# WHAT YOU ARE ASKED TO DO
Repeat each record exactly. Any picture gets left out.

Items listed in a dataset:
:::::
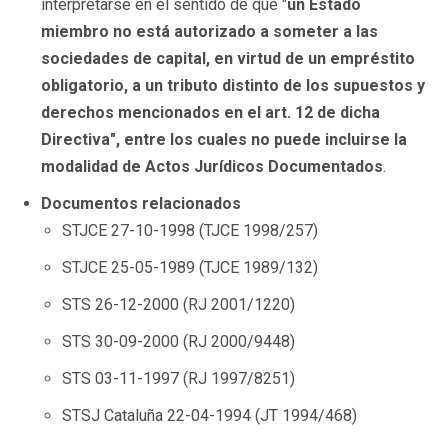
interpretarse en el sentido de que "
un Estado
miembro no está autorizado a someter a las
sociedades de capital, en virtud de un empréstito
obligatorio, a un tributo distinto de los supuestos y
derechos mencionados en el art. 12 de dicha
Directiva", entre los cuales no puede incluirse la
modalidad de Actos Jurídicos Documentados
.
Documentos relacionados
STJCE 27-10-1998 (TJCE 1998/257)
STJCE 25-05-1989 (TJCE 1989/132)
STS 26-12-2000 (RJ 2001/1220)
STS 30-09-2000 (RJ 2000/9448)
STS 03-11-1997 (RJ 1997/8251)
STSJ Cataluña 22-04-1994 (JT 1994/468)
:::::
# RESPONSE BOX
interpretarse en el sentido de que "
un Estado
miembro no está autorizado a someter a las
sociedades de capital, en virtud de un empréstito
obligatorio, a un tributo distinto de los supuestos y
derechos mencionados en el art. 12 de dicha
Directiva", entre los cuales no puede incluirse la
modalidad de Actos Jurídicos Documentados
.
Documentos relacionados
STJCE 27-10-1998 (TJCE 1998/257)
STJCE 25-05-1989 (TJCE 1989/132)
STS 26-12-2000 (RJ 2001/1220)
STS 30-09-2000 (RJ 2000/9448)
STS 03-11-1997 (RJ 1997/8251)
STSJ Cataluña 22-04-1994 (JT 1994/468)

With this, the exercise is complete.